I'll let you know when February's issue — containing the 25 most interesting people in Mercer — arrives. because I'm sure it will be FULL of citizens from Trenton.


Anonymous said...

Thanks for your activism and hard work, especially with the recall attempt. Best wishes for a happy life in your new home.

Kevin M said...

Christine - The best of luck to you and Matty. I'm sure things have been hard, but you sound positive, determined, and in a good place. God Bless!

Anonymous said...

As a long time follower of your life in Trenton, I was always reassured that others see it like me too.

Like you, I have put in nearly 25 years of civic action, neighborhood involvement, home renovation, etc. I've since lost my career, most of my money and soon, my home. No, its not Trenton's fault, but it was definitely a major contributing factor. If I could, I'd sell to the first thug who'd pay for my house.

I can't handle the open air drug dealing, litter, foul language, booming car radios, pants on the ground etc., ALL while be viewed as an uptight racist. I"m done. Bye-bye Trenton!!!!

Anonymous said...

As a long time fan, I am incredibly sad. You brought such an intriguing view on Trenton. But on other hand, I'm so relieved. It's like holding your breath for years. And now, you can exhale. Enjoy.

Lost in the Supermarket said...

I'm sorry about what happened between you and Glen. Divorce/separation is life-wrenching and disorienting, but rebuilding a life is rewarding. I wish you and Matty the best together in your new home. Please feel free to call if you want to chat.


Mister Clean said...

For all of the mind-boggling dysfunction that carries the day in Trenton - which you have continually described more beautifully than I ever could have dreamed of doing myself - I had gotten to know more kind, intelligent, funny, interesting, productive, worthwhile people during my years within her boundaries, than I ever had before, or probably will hence. I am honored to count you among them.

I have found most people in my new suburban setting suburb to be mind-numbingly dull, but...I have had to pick up a grand total of four pieces of litter in the past 15 months, I forgot what a car alarm sounds like, and I couldn't even tell you the local PD's non-emergency phone number.

Anyway, as trite and cliche as it may sound, you fought the good fight. Enjoy the peace and quiet, friend.

"In Art and Labor" (har!)
Mr. Clean

Greg Forester said...

Hi Chrissy -

It's Greg Forester. I hope everything works out...I can't feign understanding of relationship issues like this but it sounds like you accept the situation, and that seems like a good thing.

Living in Philly is great, but I miss the civic involvement of Trenton, and the city itself. I remember when I chose my apartment in Port Richmond, Nabila (who moved home to work in a judicial clerkship) said "I hate this neighborhood ... and I know why you picked it --- it looks like f-ing Trenton."

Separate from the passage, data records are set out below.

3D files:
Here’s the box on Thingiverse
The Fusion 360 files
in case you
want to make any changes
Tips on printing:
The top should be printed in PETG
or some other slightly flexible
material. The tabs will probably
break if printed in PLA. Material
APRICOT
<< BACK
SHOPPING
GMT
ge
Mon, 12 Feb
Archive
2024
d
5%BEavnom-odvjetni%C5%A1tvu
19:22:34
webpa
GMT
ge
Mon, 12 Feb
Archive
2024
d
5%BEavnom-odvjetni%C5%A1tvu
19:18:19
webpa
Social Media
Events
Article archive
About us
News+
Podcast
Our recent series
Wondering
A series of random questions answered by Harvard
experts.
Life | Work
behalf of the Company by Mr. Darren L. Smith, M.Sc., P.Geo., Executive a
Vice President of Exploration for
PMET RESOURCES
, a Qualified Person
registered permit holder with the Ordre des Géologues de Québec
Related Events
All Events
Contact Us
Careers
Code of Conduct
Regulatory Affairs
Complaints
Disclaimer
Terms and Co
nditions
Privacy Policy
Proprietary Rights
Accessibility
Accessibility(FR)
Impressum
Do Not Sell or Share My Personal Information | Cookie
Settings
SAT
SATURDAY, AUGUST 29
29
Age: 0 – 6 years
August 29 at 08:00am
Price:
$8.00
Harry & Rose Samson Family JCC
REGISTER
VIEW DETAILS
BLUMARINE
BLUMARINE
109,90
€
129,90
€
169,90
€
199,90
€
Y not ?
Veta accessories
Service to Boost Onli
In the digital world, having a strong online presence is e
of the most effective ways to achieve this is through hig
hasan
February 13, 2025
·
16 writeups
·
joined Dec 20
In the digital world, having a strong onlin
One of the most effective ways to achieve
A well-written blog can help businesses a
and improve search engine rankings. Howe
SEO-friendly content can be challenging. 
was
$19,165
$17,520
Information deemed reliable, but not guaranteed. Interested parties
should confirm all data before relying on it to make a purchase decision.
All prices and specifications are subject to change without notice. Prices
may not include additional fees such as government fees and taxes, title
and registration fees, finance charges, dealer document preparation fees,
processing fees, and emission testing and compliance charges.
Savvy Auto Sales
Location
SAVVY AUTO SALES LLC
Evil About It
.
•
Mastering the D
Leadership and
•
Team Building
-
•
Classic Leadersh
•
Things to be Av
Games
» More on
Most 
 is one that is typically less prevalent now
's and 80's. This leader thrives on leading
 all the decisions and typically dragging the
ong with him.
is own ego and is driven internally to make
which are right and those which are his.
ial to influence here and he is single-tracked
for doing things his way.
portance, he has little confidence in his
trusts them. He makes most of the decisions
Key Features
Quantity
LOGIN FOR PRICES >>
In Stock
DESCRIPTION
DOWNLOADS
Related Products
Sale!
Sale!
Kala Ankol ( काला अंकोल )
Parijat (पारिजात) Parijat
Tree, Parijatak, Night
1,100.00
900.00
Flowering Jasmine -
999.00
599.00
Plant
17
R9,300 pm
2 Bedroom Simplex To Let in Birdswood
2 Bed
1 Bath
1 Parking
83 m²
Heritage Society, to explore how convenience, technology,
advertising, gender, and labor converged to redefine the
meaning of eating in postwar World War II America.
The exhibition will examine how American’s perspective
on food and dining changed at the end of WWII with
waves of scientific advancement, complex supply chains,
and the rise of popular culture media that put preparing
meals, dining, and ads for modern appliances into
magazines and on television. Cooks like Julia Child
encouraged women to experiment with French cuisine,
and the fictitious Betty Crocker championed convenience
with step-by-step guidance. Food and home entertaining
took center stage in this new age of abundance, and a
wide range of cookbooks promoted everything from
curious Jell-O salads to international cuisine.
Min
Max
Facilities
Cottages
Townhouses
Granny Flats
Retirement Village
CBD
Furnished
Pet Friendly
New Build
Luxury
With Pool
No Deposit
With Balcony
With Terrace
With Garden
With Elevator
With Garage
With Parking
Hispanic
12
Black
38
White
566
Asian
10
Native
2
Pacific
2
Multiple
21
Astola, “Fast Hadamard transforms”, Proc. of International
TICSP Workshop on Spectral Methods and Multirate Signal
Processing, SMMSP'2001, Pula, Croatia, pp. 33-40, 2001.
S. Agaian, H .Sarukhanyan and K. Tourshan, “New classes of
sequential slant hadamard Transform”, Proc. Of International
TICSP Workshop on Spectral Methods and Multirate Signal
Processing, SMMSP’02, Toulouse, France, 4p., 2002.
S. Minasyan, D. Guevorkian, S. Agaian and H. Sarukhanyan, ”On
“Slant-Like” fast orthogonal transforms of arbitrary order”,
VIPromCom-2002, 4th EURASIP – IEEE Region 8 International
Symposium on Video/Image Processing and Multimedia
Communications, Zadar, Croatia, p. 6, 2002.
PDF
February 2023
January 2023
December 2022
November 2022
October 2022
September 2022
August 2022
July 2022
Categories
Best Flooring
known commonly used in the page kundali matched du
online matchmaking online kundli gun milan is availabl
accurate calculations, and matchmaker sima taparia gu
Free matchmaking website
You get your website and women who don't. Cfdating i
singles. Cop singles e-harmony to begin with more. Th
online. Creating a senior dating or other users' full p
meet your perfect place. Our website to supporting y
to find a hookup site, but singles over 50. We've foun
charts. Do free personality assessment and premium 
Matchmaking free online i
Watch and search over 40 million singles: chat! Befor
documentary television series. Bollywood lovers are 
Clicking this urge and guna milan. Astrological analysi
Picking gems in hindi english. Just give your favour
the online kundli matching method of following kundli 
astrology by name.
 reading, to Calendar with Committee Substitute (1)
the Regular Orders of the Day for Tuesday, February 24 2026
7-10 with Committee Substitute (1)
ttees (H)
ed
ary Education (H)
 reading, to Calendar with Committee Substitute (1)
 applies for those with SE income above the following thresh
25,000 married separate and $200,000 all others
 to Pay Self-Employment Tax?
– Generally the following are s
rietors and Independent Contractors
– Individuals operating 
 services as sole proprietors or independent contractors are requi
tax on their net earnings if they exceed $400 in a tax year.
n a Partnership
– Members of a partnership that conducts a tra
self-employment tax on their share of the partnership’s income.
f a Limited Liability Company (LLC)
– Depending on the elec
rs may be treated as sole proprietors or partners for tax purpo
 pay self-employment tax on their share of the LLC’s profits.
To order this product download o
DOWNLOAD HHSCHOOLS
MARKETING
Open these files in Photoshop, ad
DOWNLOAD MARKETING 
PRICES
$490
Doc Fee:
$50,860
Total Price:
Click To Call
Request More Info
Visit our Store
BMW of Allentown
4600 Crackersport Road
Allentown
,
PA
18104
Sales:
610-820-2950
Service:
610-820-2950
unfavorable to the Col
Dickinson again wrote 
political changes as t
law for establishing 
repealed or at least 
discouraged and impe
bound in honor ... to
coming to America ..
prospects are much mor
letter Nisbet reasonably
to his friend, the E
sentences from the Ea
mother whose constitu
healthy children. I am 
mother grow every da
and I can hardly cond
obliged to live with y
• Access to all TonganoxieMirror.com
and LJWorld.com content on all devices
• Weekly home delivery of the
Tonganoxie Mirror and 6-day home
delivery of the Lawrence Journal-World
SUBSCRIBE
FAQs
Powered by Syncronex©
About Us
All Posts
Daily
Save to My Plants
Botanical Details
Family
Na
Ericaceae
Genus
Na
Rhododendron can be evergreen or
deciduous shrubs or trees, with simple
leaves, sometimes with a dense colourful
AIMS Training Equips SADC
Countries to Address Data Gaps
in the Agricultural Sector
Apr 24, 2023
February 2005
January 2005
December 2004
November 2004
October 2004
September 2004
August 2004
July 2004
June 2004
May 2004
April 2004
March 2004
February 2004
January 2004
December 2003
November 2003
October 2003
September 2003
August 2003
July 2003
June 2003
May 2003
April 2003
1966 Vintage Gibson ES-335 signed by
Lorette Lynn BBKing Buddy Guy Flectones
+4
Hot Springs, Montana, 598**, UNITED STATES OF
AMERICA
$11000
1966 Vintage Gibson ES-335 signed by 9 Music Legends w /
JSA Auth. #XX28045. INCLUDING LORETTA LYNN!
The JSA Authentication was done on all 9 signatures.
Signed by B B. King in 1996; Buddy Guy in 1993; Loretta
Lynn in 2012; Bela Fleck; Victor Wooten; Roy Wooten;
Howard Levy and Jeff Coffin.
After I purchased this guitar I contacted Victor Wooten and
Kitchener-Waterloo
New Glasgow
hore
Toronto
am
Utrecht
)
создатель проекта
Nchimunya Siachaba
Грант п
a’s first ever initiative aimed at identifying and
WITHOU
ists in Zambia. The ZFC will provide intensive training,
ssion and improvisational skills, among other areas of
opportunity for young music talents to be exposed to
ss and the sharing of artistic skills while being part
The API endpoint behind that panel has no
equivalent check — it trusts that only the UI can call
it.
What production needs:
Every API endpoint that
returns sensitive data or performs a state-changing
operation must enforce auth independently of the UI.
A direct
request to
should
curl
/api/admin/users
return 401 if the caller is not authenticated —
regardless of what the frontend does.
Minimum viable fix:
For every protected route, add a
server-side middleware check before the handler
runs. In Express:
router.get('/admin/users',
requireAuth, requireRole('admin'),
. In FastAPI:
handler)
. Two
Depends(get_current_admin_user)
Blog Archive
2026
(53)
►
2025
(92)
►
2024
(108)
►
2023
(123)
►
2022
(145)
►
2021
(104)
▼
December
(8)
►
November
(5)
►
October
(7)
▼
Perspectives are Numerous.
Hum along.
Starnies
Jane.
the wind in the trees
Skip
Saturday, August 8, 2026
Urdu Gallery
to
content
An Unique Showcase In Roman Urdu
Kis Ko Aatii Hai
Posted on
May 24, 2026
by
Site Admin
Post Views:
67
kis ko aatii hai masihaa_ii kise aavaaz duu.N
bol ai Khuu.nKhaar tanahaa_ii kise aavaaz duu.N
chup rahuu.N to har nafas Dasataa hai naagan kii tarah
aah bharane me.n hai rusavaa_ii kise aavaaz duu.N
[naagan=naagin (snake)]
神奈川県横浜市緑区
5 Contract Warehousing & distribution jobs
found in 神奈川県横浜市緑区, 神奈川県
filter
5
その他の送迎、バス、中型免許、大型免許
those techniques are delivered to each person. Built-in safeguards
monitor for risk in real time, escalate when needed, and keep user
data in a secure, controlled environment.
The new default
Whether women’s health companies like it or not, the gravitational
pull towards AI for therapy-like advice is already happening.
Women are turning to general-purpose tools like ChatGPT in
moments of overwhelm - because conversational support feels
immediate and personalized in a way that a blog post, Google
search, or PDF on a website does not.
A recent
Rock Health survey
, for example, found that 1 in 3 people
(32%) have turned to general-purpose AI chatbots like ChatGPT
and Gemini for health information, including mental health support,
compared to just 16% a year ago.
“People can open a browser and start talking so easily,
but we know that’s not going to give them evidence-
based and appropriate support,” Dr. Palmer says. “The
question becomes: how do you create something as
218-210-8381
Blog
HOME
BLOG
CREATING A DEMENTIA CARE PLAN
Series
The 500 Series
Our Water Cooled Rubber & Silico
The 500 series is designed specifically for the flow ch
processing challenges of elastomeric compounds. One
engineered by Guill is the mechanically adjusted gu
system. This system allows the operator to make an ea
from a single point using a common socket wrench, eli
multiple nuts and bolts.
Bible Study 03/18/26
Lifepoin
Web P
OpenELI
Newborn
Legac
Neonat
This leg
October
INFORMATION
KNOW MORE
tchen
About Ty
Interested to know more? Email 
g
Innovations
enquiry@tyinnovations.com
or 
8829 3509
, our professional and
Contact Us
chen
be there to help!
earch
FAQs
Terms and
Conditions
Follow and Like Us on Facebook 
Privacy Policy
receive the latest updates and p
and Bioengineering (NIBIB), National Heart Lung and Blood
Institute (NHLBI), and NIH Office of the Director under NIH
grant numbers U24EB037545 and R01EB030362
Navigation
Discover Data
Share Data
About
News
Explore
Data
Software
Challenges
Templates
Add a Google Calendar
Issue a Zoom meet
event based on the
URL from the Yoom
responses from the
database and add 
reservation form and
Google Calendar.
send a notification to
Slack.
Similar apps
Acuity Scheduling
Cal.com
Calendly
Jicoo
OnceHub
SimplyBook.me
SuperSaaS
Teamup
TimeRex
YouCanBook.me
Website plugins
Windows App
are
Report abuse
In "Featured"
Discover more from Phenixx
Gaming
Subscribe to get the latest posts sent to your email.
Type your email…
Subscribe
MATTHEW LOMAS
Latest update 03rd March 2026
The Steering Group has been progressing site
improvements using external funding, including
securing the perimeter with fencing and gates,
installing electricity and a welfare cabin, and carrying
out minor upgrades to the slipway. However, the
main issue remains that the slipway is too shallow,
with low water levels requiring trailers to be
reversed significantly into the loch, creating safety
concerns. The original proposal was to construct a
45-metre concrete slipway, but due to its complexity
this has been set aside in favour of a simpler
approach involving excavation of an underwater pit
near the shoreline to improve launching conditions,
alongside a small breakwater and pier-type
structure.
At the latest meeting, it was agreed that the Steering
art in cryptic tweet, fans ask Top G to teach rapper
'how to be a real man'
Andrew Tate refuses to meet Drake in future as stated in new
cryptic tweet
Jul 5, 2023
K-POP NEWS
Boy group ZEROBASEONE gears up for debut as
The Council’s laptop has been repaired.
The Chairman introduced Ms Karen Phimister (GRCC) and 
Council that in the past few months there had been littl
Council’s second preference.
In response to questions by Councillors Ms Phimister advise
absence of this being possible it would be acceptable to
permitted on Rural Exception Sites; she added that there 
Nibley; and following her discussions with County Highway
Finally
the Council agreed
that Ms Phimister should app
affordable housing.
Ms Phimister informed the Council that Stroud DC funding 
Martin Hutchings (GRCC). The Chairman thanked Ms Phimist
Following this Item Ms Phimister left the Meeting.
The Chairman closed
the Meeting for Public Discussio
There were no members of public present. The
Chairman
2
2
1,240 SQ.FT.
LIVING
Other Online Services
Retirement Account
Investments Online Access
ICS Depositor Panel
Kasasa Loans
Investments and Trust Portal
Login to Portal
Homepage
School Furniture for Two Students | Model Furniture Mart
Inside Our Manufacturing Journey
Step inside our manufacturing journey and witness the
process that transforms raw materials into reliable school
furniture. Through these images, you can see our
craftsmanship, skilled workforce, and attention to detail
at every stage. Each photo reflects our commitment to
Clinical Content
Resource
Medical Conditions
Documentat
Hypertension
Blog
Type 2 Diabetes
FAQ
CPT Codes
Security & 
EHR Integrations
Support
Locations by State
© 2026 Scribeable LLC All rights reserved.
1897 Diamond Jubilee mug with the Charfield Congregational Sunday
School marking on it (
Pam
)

It's fine --- I am definitely tied in with this much larger city's major issues. I have fallen in love with Philly's number-one characteristic: grit...that spans all the diverse peoples who live here. But the sheer size of the city prevents making a difference in the same way that is possible in Trenton.

Trenton's problems always seemed to bring out the best in the people I associated with in tackling civic matters. Piggy-backing on Mr Clean's comments, I met some of the most impressive, caring people there.

Reflecting on the burbs, the irony is that you don't get as much civic interaction because there just aren't as many glaring, mind-wrenching problems to rally the populace into action. So I guess the silver-lining of issues with quality of life and municipal government are benefits in terms of direct civic experience with driven, dedicated citizens like yourself!

Converns about children, employment, and personal safety probably outweigh the invigoration afforded by civic involvement...but it's still something I miss, and wonder about as I watch old Polish ladies go about their business on my street in Port Richmond.

Best wishes in Hamilton. You are talented and creative and I am sure everything will work out for you.